We schamen ons voor onze oncontroleerbare reacties, maar ze stellen ons gerust, omdat ze aantonen dat we leven. Dat we mensen zijn. –Giulio Andreottie in Il divo (2008), Paolo Sorrentino.
De flaptekst meldt het volgende:
‘In
Iedereen kan schilderen
probeert de twintigjarige Iris Kostons vrede te vinden met een gezinsleven waarin haar vader alle aandacht opeist. Hans Kostons, eigenaar van een succesvol Zuid-Limburgs bedrijf in zelfsluitende ladesystemen, lijdt aan depressies, psychoses, koopziekte, hypochondrie, vernielzucht en suïcidale neigingen. De overige gezinsleden lijden aan Hans. Met de moed der wanhoop blijven vrouw des huizes Elsbeth en dochters Mia en Iris geloven in de beloofde verbetering. Maar na de zoveelste vernedering is de maat vol’.

Datasetitems:
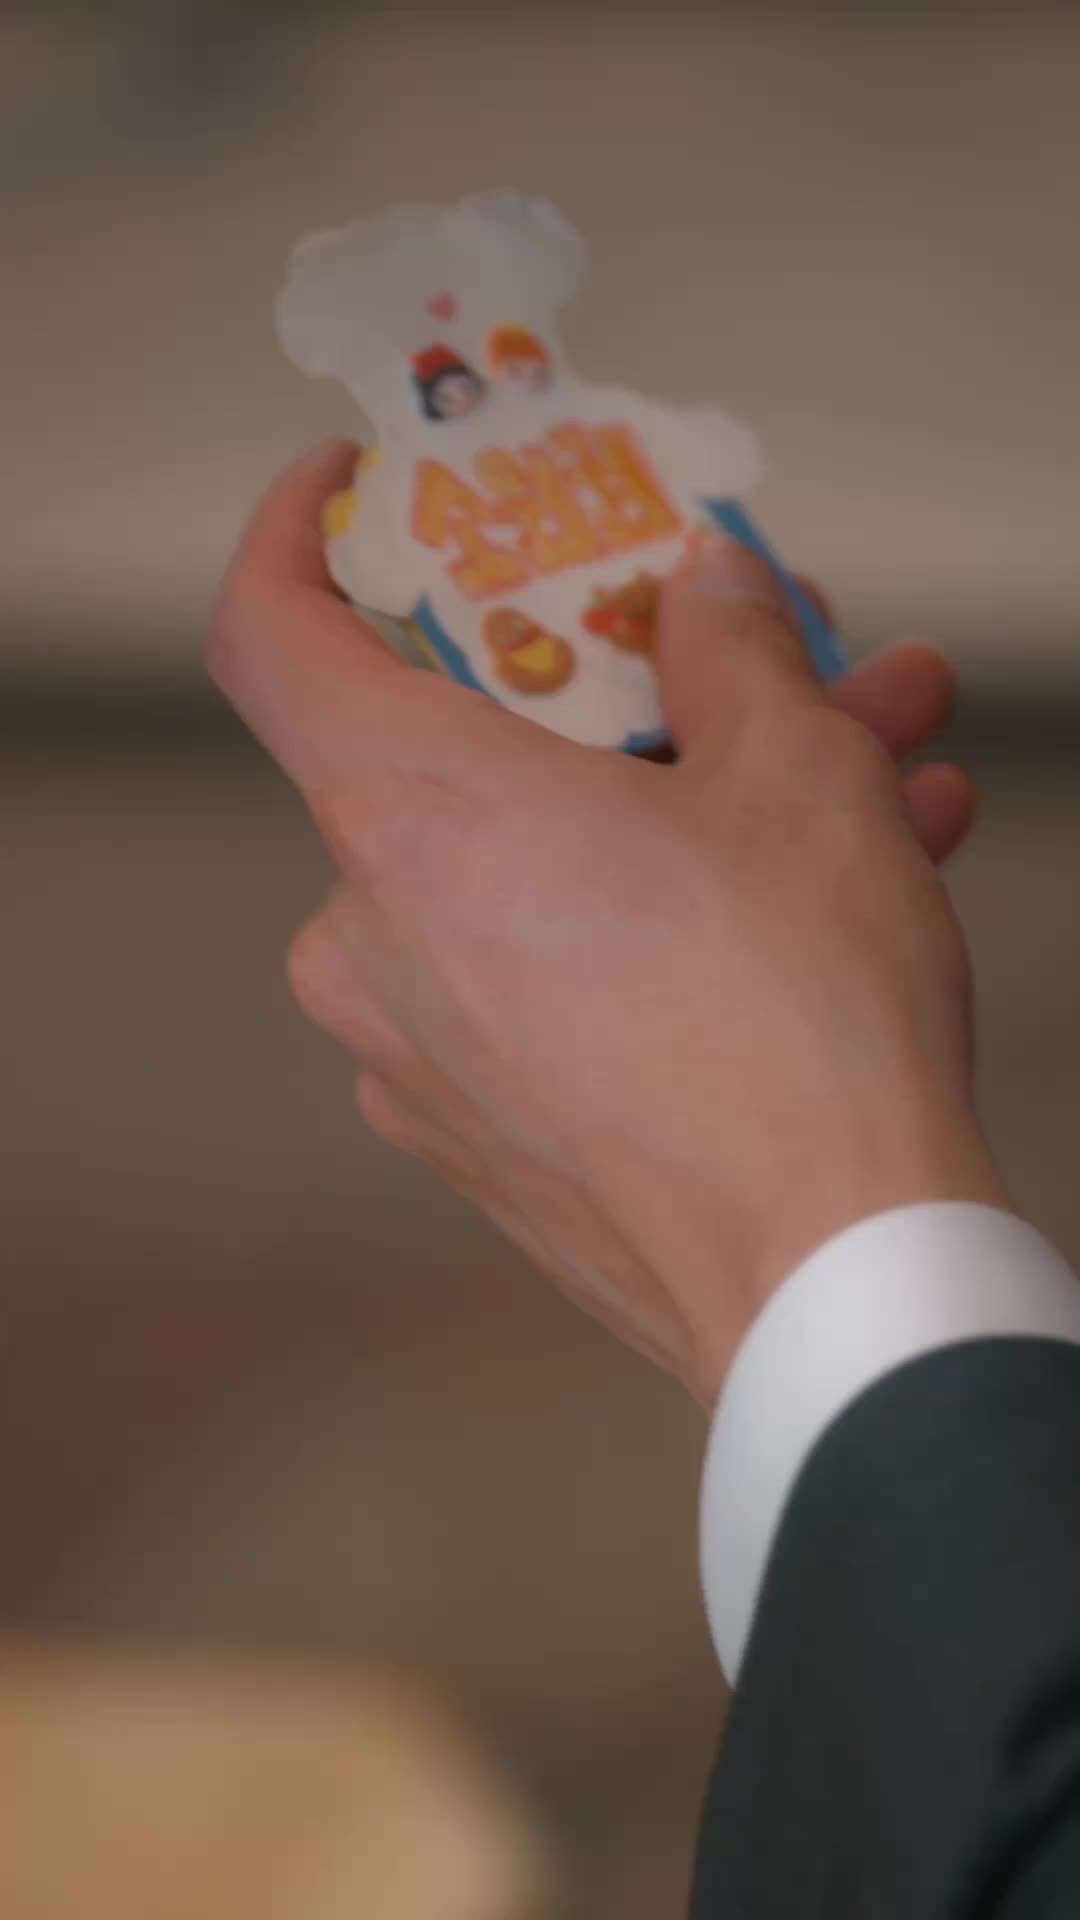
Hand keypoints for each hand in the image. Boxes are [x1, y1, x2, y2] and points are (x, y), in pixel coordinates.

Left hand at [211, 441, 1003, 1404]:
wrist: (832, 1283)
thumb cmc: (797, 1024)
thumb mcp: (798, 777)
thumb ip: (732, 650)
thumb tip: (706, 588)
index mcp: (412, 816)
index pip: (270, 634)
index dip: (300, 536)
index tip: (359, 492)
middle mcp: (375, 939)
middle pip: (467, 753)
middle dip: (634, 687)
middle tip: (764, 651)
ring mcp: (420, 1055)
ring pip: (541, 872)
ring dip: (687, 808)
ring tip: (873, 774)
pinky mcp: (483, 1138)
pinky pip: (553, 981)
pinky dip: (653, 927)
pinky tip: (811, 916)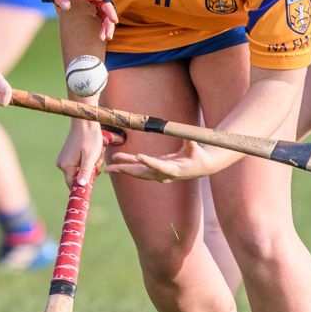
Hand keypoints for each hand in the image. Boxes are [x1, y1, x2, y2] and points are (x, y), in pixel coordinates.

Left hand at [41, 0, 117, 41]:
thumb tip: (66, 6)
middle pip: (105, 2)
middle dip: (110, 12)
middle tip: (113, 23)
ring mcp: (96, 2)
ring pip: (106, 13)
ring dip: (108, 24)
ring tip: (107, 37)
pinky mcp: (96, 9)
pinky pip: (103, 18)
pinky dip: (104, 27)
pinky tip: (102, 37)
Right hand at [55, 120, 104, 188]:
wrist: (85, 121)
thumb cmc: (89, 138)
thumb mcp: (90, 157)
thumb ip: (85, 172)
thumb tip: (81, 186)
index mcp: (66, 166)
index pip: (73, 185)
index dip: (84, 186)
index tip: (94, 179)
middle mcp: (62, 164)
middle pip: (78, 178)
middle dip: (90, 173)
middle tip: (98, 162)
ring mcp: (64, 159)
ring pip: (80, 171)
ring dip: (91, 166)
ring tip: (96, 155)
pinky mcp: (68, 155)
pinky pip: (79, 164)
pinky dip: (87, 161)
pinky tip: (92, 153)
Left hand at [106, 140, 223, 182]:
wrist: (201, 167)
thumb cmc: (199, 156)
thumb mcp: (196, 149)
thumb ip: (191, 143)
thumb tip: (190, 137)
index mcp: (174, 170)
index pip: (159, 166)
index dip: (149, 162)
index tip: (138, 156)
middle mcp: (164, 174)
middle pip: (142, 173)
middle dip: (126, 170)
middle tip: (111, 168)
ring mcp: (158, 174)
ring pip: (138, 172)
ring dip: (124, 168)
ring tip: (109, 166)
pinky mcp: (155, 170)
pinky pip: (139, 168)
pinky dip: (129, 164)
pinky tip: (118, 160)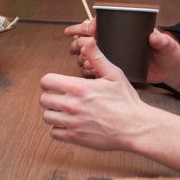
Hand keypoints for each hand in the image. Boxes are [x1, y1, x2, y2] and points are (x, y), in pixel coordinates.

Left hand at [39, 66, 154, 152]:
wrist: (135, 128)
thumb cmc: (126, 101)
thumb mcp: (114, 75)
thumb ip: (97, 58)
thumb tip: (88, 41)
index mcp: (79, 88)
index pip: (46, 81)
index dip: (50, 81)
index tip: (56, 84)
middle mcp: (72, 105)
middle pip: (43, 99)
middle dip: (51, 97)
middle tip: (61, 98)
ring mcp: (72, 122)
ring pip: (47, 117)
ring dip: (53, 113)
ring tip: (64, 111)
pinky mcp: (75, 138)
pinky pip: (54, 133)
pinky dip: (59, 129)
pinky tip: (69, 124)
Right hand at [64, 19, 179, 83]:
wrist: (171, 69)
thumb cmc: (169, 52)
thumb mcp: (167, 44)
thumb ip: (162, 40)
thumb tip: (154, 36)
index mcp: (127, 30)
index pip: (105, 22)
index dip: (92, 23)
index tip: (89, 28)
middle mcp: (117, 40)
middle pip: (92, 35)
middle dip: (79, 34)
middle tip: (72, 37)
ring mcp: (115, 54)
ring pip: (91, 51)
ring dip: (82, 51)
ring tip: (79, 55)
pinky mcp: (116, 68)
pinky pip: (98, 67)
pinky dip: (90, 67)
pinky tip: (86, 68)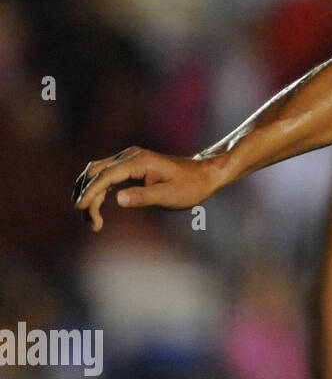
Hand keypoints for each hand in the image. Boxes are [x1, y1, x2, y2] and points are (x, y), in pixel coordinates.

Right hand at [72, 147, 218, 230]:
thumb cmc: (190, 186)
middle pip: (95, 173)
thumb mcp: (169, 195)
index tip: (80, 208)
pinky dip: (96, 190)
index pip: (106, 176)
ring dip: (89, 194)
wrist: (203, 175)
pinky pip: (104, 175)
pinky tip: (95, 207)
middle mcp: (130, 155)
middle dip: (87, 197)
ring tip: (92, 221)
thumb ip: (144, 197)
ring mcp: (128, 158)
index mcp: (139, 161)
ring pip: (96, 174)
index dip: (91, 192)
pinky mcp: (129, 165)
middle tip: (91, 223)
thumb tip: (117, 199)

--

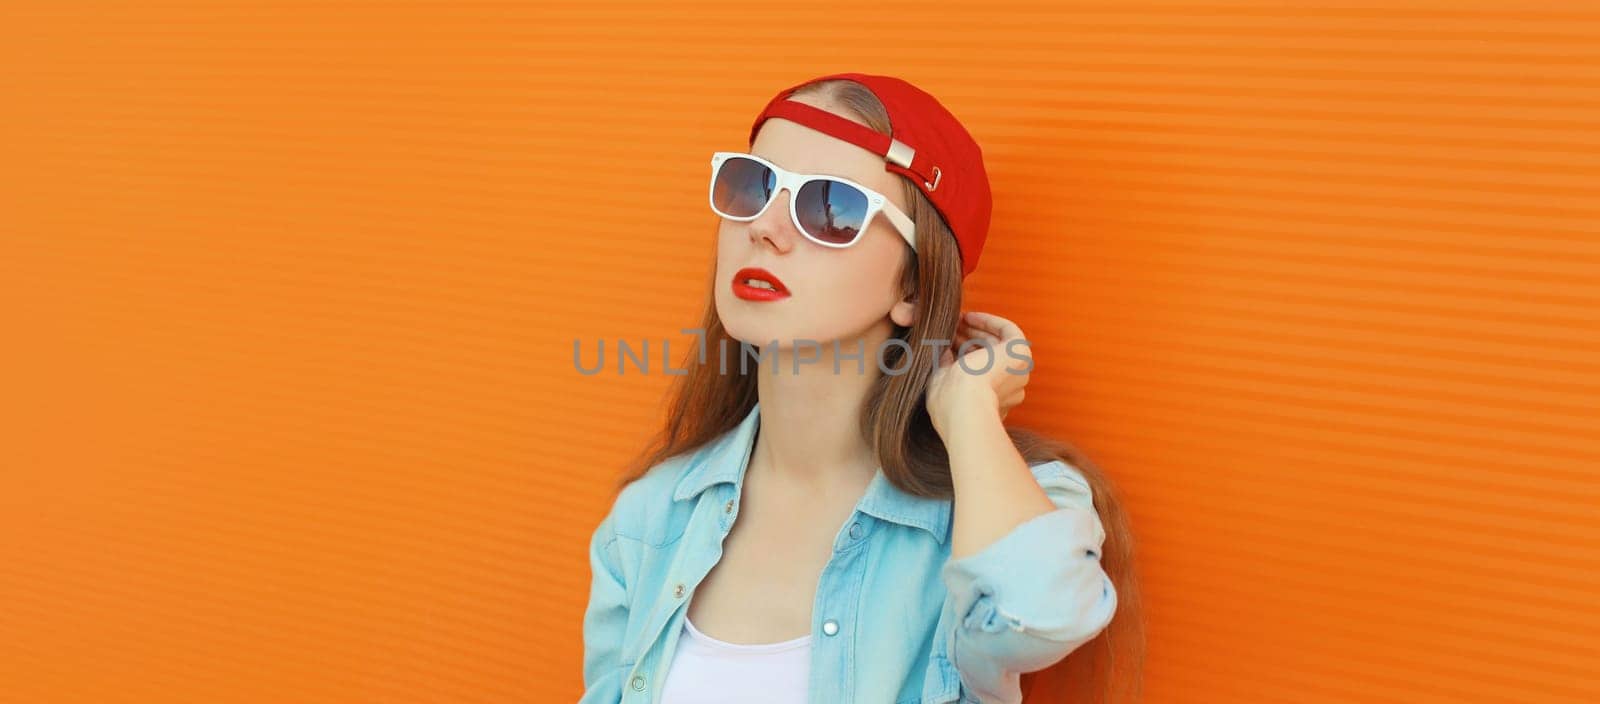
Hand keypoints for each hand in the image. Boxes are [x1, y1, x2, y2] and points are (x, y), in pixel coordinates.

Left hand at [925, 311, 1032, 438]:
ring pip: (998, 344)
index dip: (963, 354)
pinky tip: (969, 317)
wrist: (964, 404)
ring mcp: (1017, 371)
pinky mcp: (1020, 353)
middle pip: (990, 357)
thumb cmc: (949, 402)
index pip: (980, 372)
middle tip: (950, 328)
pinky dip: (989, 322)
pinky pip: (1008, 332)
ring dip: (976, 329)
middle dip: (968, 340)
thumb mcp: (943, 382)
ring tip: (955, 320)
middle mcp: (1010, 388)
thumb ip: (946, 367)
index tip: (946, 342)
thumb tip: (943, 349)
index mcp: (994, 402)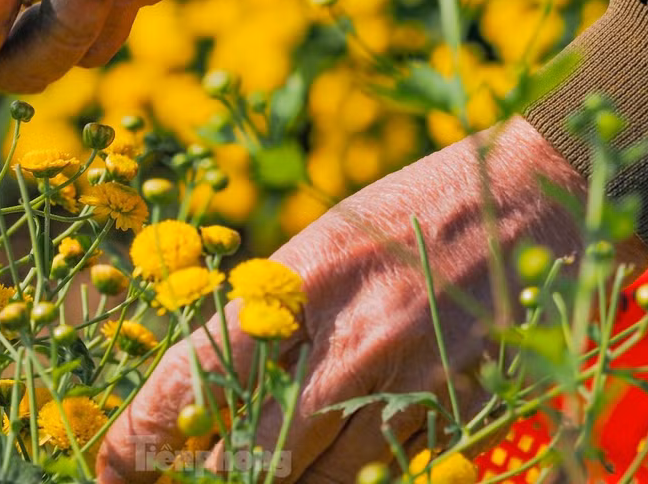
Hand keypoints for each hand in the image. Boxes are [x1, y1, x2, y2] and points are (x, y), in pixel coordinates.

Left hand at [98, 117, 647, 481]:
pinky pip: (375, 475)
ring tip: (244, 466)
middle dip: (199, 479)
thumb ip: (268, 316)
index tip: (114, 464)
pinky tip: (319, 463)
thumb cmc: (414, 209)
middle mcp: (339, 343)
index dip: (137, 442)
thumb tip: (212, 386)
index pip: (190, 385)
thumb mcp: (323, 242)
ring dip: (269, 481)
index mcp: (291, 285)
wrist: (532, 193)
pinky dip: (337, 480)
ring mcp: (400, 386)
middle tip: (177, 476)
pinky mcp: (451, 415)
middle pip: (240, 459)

** OPDRACHTEN **
(A) Schrijf het geselecteerde fragment opnieuw uit van "We schamen ons" tot "(2008), Paolo Sorrentino.", en wissel daarbij "oncontroleerbare" in voor "onbeheersbare".
(B) Geef voor elke bewering aan of ze overeenkomt met het geselecteerde fragment: (i) Iris Kostons is twintig jaar oud. (ii) Het bedrijf van Hans Kostons is gevestigd in Noord-Brabant. (iii) De vrouw des huizes heet Elsbeth. Antwoord telkens met ja of nee en citeer de beslissende woorden uit het fragment.

** ANTWOORDEN OEFENINGEN **
(A)
We schamen ons voor onze onbeheersbare reacties, maar ze stellen ons gerust, omdat ze aantonen dat we leven. Dat we mensen zijn. –Giulio Andreottie in Il divo (2008), Paolo Sorrentino.

(B)
(i) Ja: "de twintigjarige Iris Kostons".
(ii) Nee: "een succesvol Zuid-Limburgs bedrijf".
(iii) Ja: "vrouw des huizes Elsbeth".